Upon observing the class, especially those students that I was grouped with, I gave a high probability that my recent sickness would return. Some of them were covered up to their ankles in cow shit. It was clear that after school they didn't have any job aside from taking care of their animals in the barn. Their long nails and their crusted hands were a further proof they bathed even less than once a month.
The teacher came to class half an hour after my father left. The class monitor, who was the son of a Haji, said “stand” and we all stood and after the teacher had taken his seat, we also sat. There was an absolute silence in the classroom and there wasn't any sign of noise or talking. Their wild looks at each other's heads and hands indicated that there was something going on that I was unaware of. The teacher came to the front of the room with a long slim piece of wood in his hand and started looking at each student's hands. A moment later the classroom was converted to a scene that reminded one of an angry and heartless father beating his family. Most of the children started crying immediately after the backs of their dry and crusted hands were struck by the wood. Pleading, they would say, “Sir we promise to bathe, don't beat us.” and he would call them donkey's children and idiots saying, “You will never become a person, senseless crap.”

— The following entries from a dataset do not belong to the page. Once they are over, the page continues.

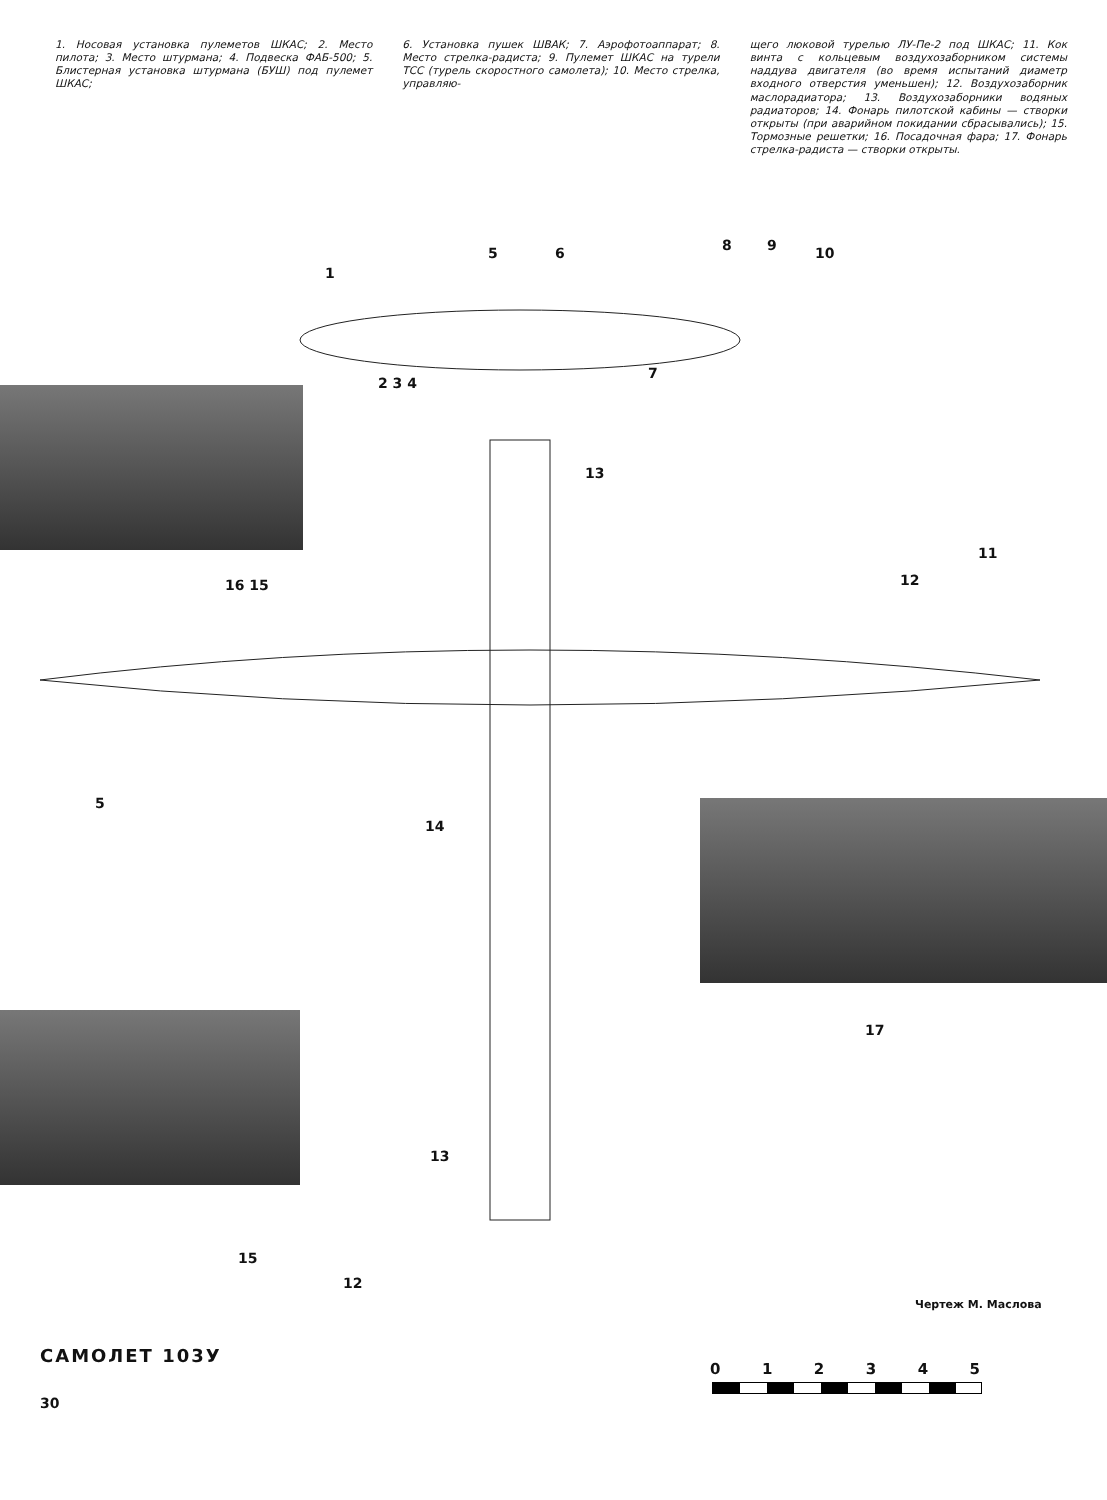1. Носовая установка пулеметов ШКАС; 2. Место пилота; 3. Место штурмана; 4. Подвеска ФАБ-500; 5. Блистерная установка штурмана (БУШ) под пулемет ШКАС;
6. Установка пушек ШВАК; 7. Аэрофотоаппарат; 8. Место стрелка-радиста; 9. Пулемет ШКАС на турели ТСС (турель скоростного самолета); 10. Место стрелка, управляю-
щего люковой турелью ЛУ-Пе-2 под ШКАС; 11. Кок винта с кольцевым воздухозаборником системы наддува двигателя (во время испытаний диаметр входного отверстия уменьшен); 12. Воздухозаборник маслорадиатора; 13. Воздухозаборники водяных радиаторов; 14. Фонарь пилотской кабины — створки открыты (при аварийном покидании сбрасывались); 15. Тормозные решетки; 16. Посадочная фара; 17. Фонарь стрелка-радиста — створки открыты.
1
2 3 4
5 6
7
8 9 10
11
12
13
16 15
5
14
17
13
15
12
Чертеж М. Маслова
САМОЛЕТ 103У
012345
30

Even though the classroom and the poor situation of the students made a bad reflection in my mind, it never became a reason for slowness or a lack of improvement in my writing and reading. I compensated for the lessons that I missed very quickly. It was not more than two months into my education before my talent and my readiness in lessons affected everyone.
In the afternoons when my father came to the school, the village's teacher talked about my cleverness and asked him send me to the city to continue my education later on. My father was very happy, maybe because of the better future that was in front of me. My mother, whose life was being taken over by the harshness of poverty and being far from the city, felt that I was her only hope and that maybe one day I could bring light to her dark life. She sat me next to herself at nights and asked me to read books for her. Even though the material of my lessons was often not compatible with her pained thoughts and soul, nevertheless she enjoyed listen to them.
When it became clear to the teacher that I was the best student in the class, he chose me to be the class monitor of the first grade. I checked their homework and asked them questions about the previous lesson. Unfortunately, the teacher was indifferent to his duties and abused the situation, sleeping until noon some days and not even coming to the class in the afternoon other days. For these times he left taking attendance to me and said, “Give me the name of anyone whose lessons or behavior you are not happy with for punishment.”
In this period of time a new world appeared in front of me, a world where I had gotten feathers and wings. In the mornings before the class began, I would sit in east side of the schoolyard next to a few other students on a long platform that was built to take advantage of the morning sunshine. The students asked me any mathematics or Farsi questions with which they had difficulties. Sometimes, when I felt they made me tired, I went to a garden in front of the school that had an old square door and one of whose walls was connected to a building that had a wall in common with the school. In this fall season the garden had a yellow body, but being alone there was joyful for me.